Combining dual-glass panels with Single-Axis Tracker (SAT) mounts is the hardware configuration strategy for achieving the highest Internal Rate of Return (IRR) in 2026. Tracker motors drive the entire solar array to rotate from east to west following the sun based on astronomical algorithms, with the maximum rotation deflection angle set at plus or minus 60 degrees.

A standard 100-megawatt flat single-axis tracker power station requires the installation of 3,000 independent drive shafts. Each row of shafts is pulled by a 24-volt DC motor, and a single motor's daily electricity consumption is only 0.05 kilowatt-hours. To prevent the front rows from casting shadows on the back rows when the solar elevation angle is low, the installation pitch of the array is widened to 6.0 meters to 7.5 meters.

Under sunlight conditions at 40 degrees north latitude, the equivalent annual utilization hours of this electromechanical combination can reach 2,200 to 2,400 hours. Procuring tracking systems increases the Capital Expenditure (CAPEX) per watt by $0.025 to $0.035, but the 15% to 20% increase in total power generation can recover this premium cost within 3.5 to 4 years.

Hardware Configuration Parameters

Fixed-Tilt Mounts

Flat Single-Axis Trackers

Dual-Axis Trackers

Initial Installation Budget ($/W)

0.015 - 0.020

0.040 - 0.055

0.085 - 0.110

Backside System Gain Ratio

7% - 10%

12% - 18%

15% - 22%

Land Footprint (Acres/MW)

3.5 - 4.2

4.8 - 5.5

6.5 - 8.0

Annualized Mechanical Failure Rate

0.1%

1.5% - 2.0%

4.5% - 5.5%

Annual O&M Cost ($/MW)

4500 - 5000

7500 - 8500

12000 - 15000



How Hard is the Glass


The physical encapsulation structure of dual-glass bifacial panels fundamentally eliminates backsheet aging risks caused by ultraviolet radiation, high humidity environments, and severe temperature fluctuations. The 2.0 mm thick photovoltaic glass has a water vapor transmission rate close to 0 grams per square meter per day. This completely blocks the pathway for moisture ingress to chemically react with silver grid lines, minimizing the probability of Potential Induced Degradation (PID) occurring.

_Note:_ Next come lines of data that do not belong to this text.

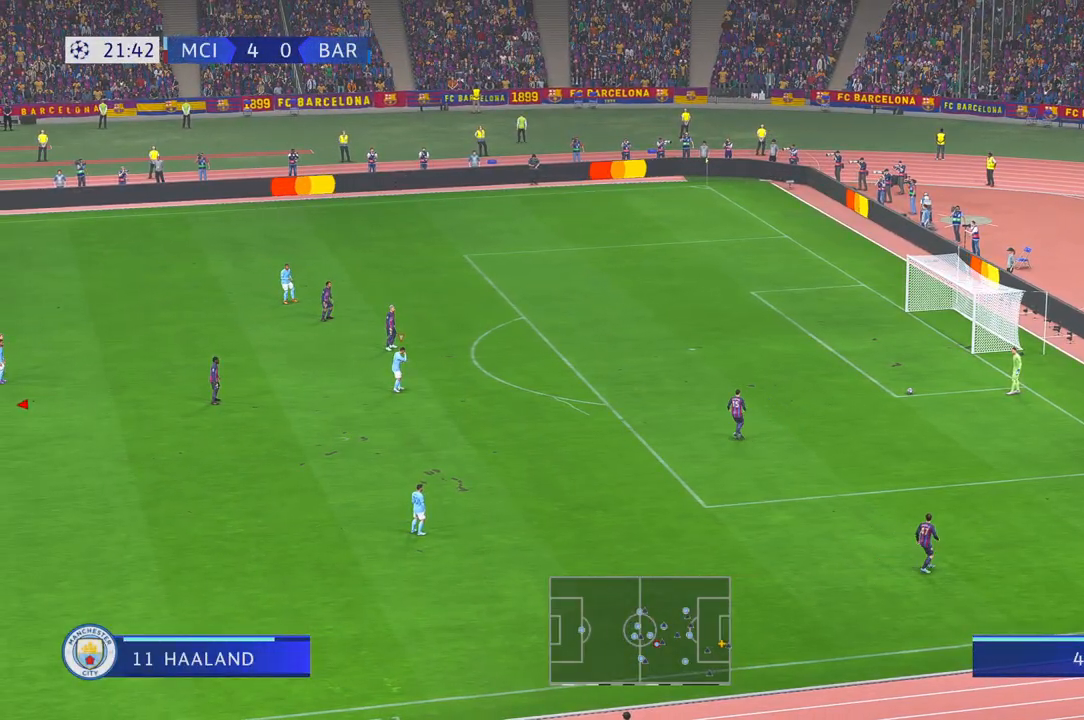
{"dt_ms": 500, "buttons": [], "left_stick": "down-right", "right_stick": "center", "events": [[283, "left_stick", "down-right"]]}
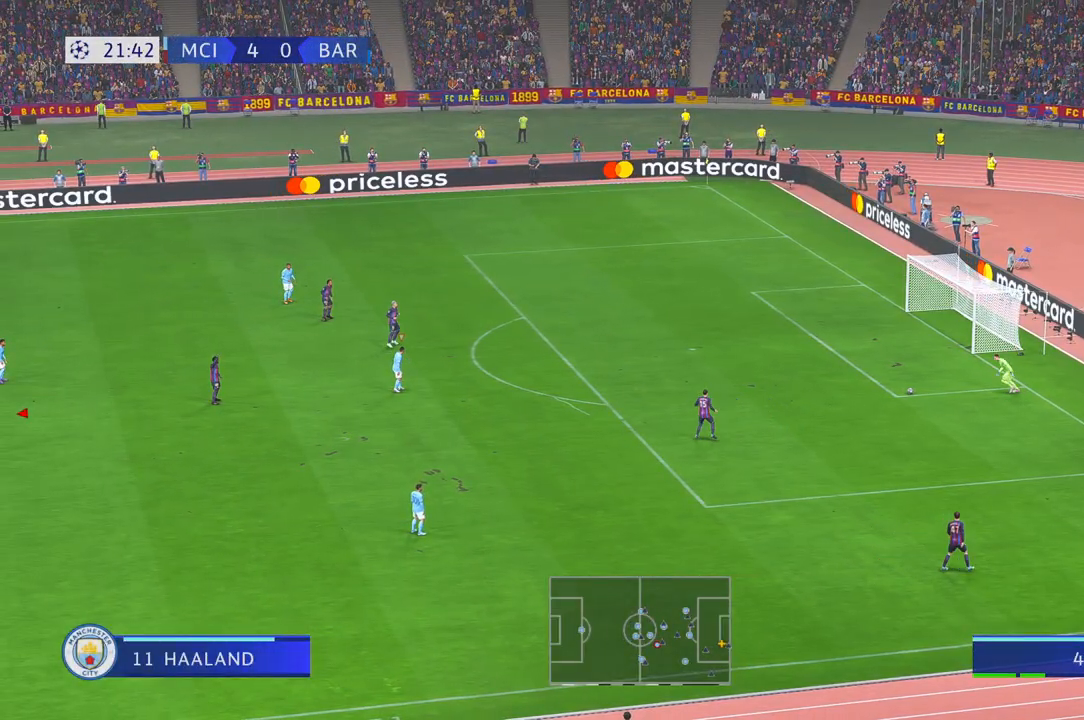
{"dt_ms": 1000, "buttons": [], "left_stick": "down", "right_stick": "center"}
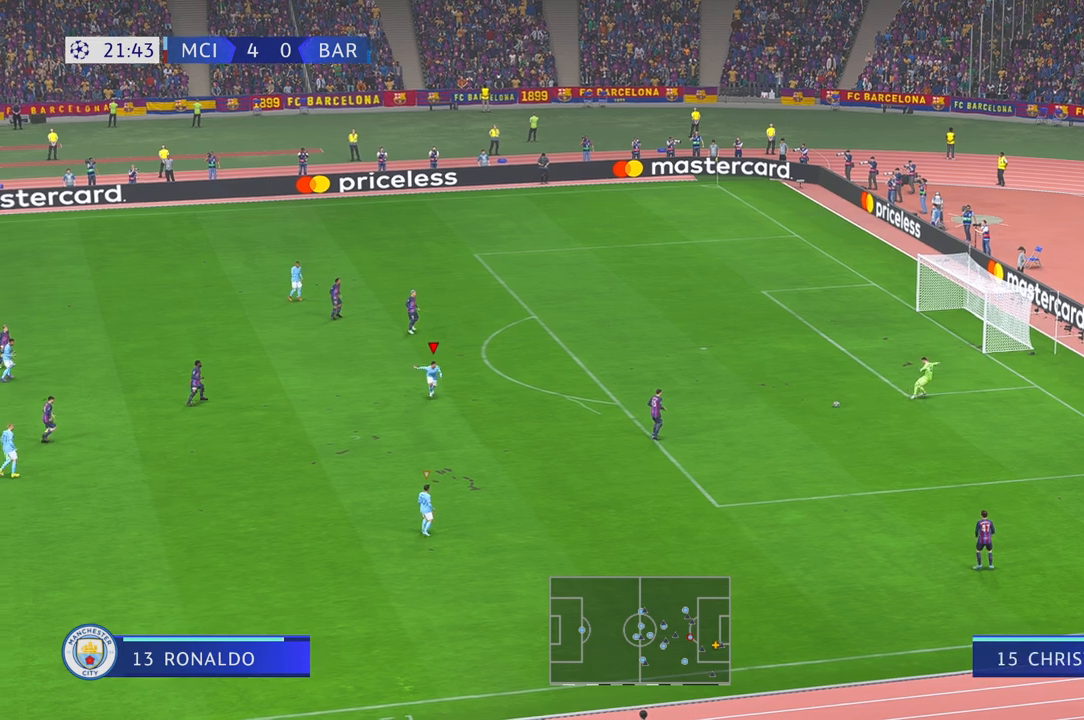
{"dt_ms": 500, "buttons": [], "left_stick": "down-right", "right_stick": "center", "events": [[483, "left_stick", "down-right"]]}
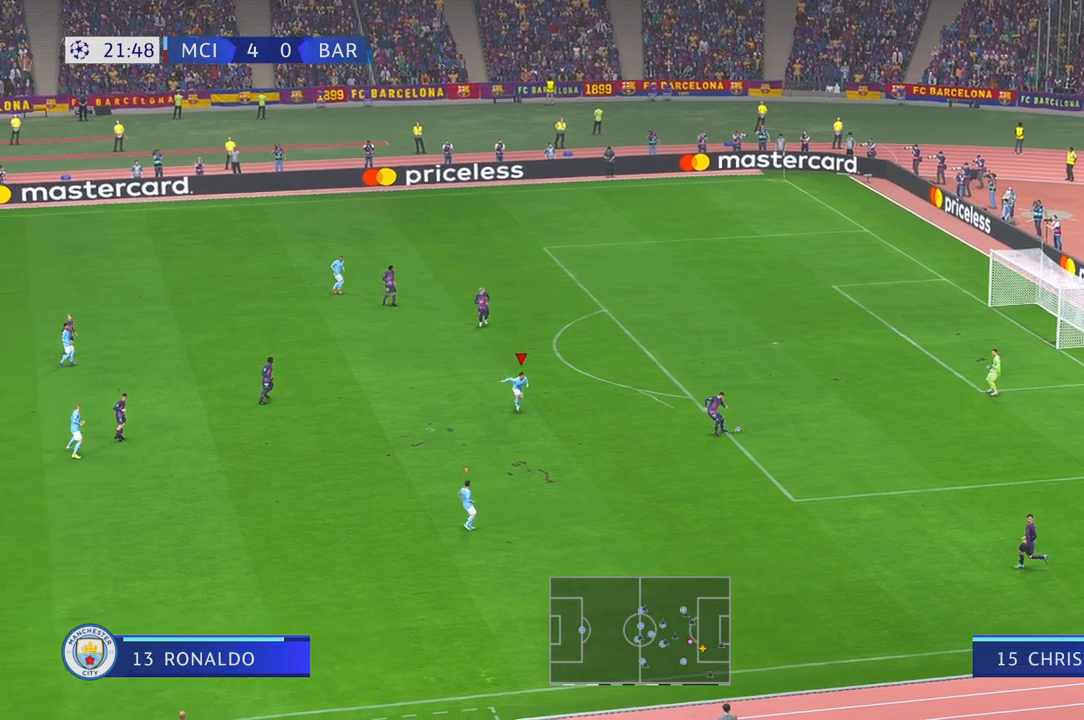
{"dt_ms": 500, "buttons": [], "left_stick": "center", "right_stick": "center", "events": [[83, "left_stick", "center"]]}
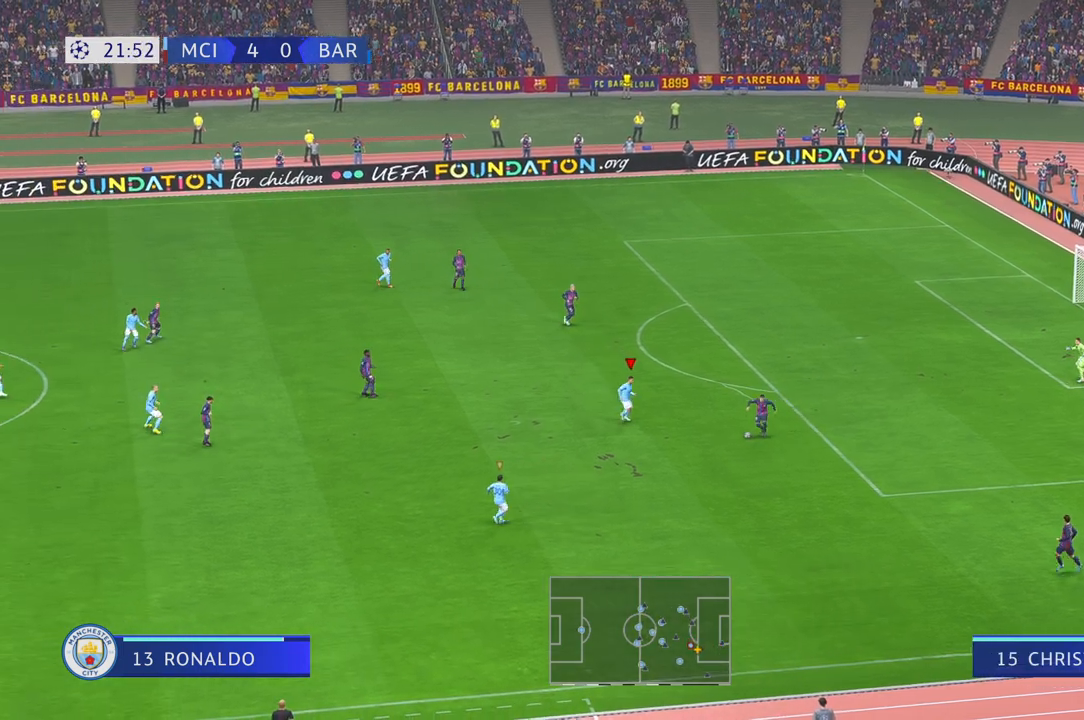
{"dt_ms": 500, "buttons": [], "left_stick": "center", "right_stick": "center", "events": [[100, "left_stick", "down"], [400, "left_stick", "center"]]}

In the limit testing chamber for dynamic mechanical load, the panel needs to withstand alternating pressure at 3 to 5 cycles per minute, with cyclic compression of positive 1500 Pascals and negative 1500 Pascals proceeding continuously for 2000 times. After the test, the micro-crack rate of the internal silicon wafers is detected to be below 0.3%, and the absolute power loss is strictly controlled to within 1.5%.

Facing static loads, the front of the panel can withstand 5400 Pascals of heavy snow pressure, which is equivalent to evenly stacking 550 kilograms of heavy objects on a 2.58 square meter surface. The back has passed 2400 Pascals of wind uplift force certification, capable of resisting strong wind impacts of 130 kilometers per hour. Because glass replaces polymer, the module's overall heat capacity becomes larger. Under 800 W/m² illumination and 1 m/s wind speed, its actual operating temperature is 1.5 to 2.5°C lower than that of single-sided modules. Relying purely on this temperature drop can recover 0.4% to 0.7% of relative power loss.

The warranties offered by top-tier manufacturers for these products include a 15-year material and workmanship guarantee and a 30-year linear power guarantee, with a commitment that the annualized degradation rate from the 2nd to the 30th year will not exceed 0.4%.